いずれにしろそれは肉を伴った幻影だった。
いや、ブルドッグにすれば、実体だった。

二十代半ばの桜子と寺の裏で初めて接吻した日。
暑い日だった。
蝉しぐれが降り注いでいた。
唇ではなく、かわいい頭への接吻だった。
微かに汗の匂いがする。
清々しい匂いだ。
いま、同じように、鼻先を十号として蘇った桜子の髪に埋める。

思わずブルドッグはその細い女体を抱き締める。
女体は苦し気に、しかし、楽し気に身をくねらせる。
ブルドッグの腕の中で女体がくねって逃げようとする。
しなやかで、伸びやかで、ブルドッグの腕の中で弾んでいる。
女体が腕を伸ばしてブルドッグの首を抱き締める。

ブルドッグはそれに応えて彼女の唇を吸う。
唇は冷たかった。
ブルドッグは唇に舌を差し入れて、女の舌を絡めとり、唾を啜り、そして吸い込んだ。
今吸い込んでいるのは十号の唾か?桜子の唾か?
どうでもよかった。
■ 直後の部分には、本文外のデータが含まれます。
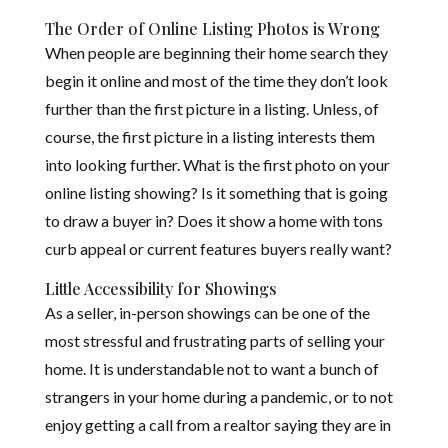
The Order of Online Listing Photos is Wrong
When people are beginning their home search they
begin it online and most of the time they don’t look
further than the first picture in a listing. Unless, of
course, the first picture in a listing interests them
into looking further. What is the first photo on your
online listing showing? Is it something that is going
to draw a buyer in? Does it show a home with tons
curb appeal or current features buyers really want?
Little Accessibility for Showings
As a seller, in-person showings can be one of the
most stressful and frustrating parts of selling your
home. It is understandable not to want a bunch of
strangers in your home during a pandemic, or to not
enjoy getting a call from a realtor saying they are in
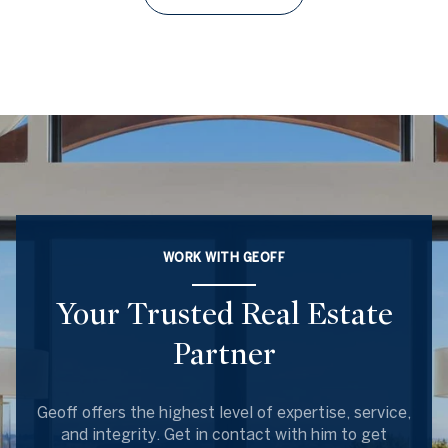
WORK WITH GEOFF
Your Trusted Real Estate
Partner
Geoff offers the highest level of expertise, service,
and integrity. Get in contact with him to get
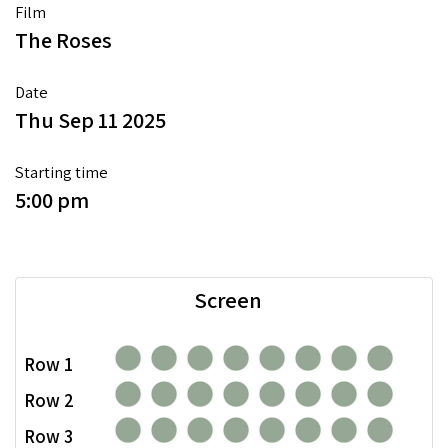
Film
The Roses
Date
Thu Sep 11 2025
Starting time
5:00 pm
Screen
Row 1
Row 2
Row 3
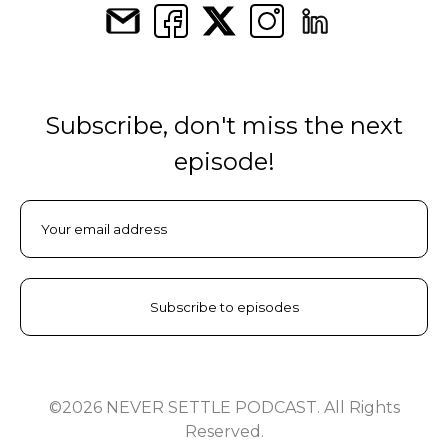
Subscribe, don't miss the next
episode!
©2026 NEVER SETTLE PODCAST. All Rights
Reserved.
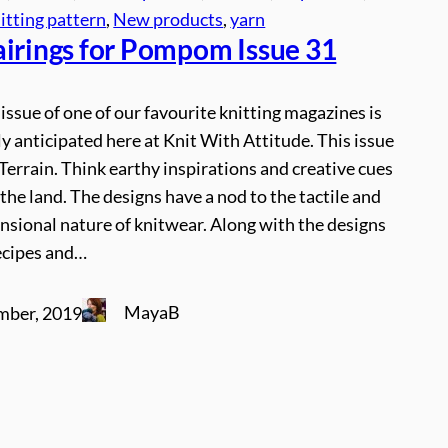
itting pattern
, 
New products
, 
yarn
airings for Pompom Issue 31
issue of one of our favourite knitting magazines is
y anticipated here at Knit With Attitude. This issue
Terrain. Think earthy inspirations and creative cues
the land. The designs have a nod to the tactile and
nsional nature of knitwear. Along with the designs
recipes and…
MayaB
mber, 2019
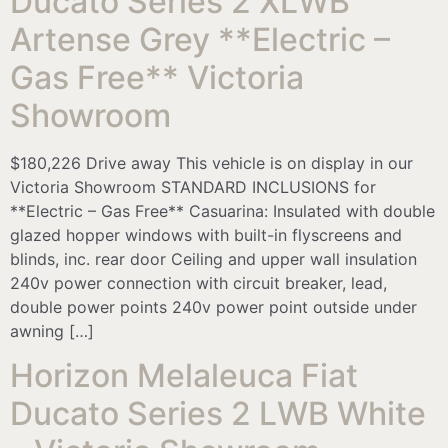
Ducato Series 2 XLWB
Artense Grey **Electric –
Gas Free** Victoria
Showroom
$180,226 Drive away This vehicle is on display in our
Victoria Showroom STANDARD INCLUSIONS for
**Electric – Gas Free** Casuarina: Insulated with double
glazed hopper windows with built-in flyscreens and
blinds, inc. rear door Ceiling and upper wall insulation
240v power connection with circuit breaker, lead,
double power points 240v power point outside under
awning […]
Horizon Melaleuca Fiat
Ducato Series 2 LWB White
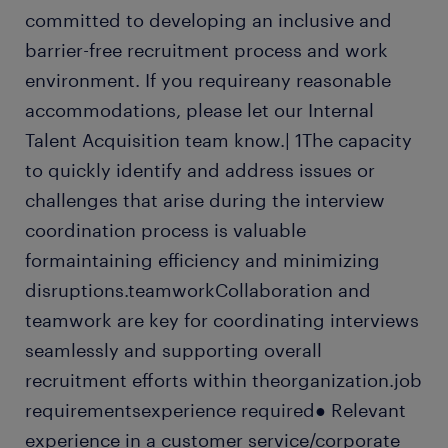
committed to developing an inclusive and
barrier-free recruitment process and work
environment. If you requireany reasonable
accommodations, please let our Internal
Talent Acquisition team know.| 1The capacity
to quickly identify and address issues or
challenges that arise during the interview
coordination process is valuable
formaintaining efficiency and minimizing
disruptions.teamworkCollaboration and
teamwork are key for coordinating interviews
seamlessly and supporting overall
recruitment efforts within theorganization.job
requirementsexperience required● Relevant
experience in a customer service/corporate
それは同じものだった。同じ女体だった。
女体の唾は甘く、とろけて、ブルドッグの口腔をみたし、溢れている。

アア、十号、桜子!!

そう呟きながら、唇から舌を離し、今度は瞼の上を舐め始める。
ブルドッグの舌に、瞼の下の眼球の動きが感じられる。
不思議な物体だ。
眼球はころころ動き回り、何かをせわしく探しているようだ。
瞼を透して逆に、眼球に観察されている気がする。
唾が入り込むの抑えるため、魔部tがキュッと閉められる。
その動きが小動物のようで可愛い。

ブルドッグは、今度は目だけでなく、顔全体に涎を塗りたくり、そして味わう。
頬を舐め、鼻梁を舐め、額を舐め、舐めながらすべてを味わい尽くそうとする。
舌が通過した後は大量の涎が残されている。味わうというより、もはや涎による蹂躙であり、貪りに近い。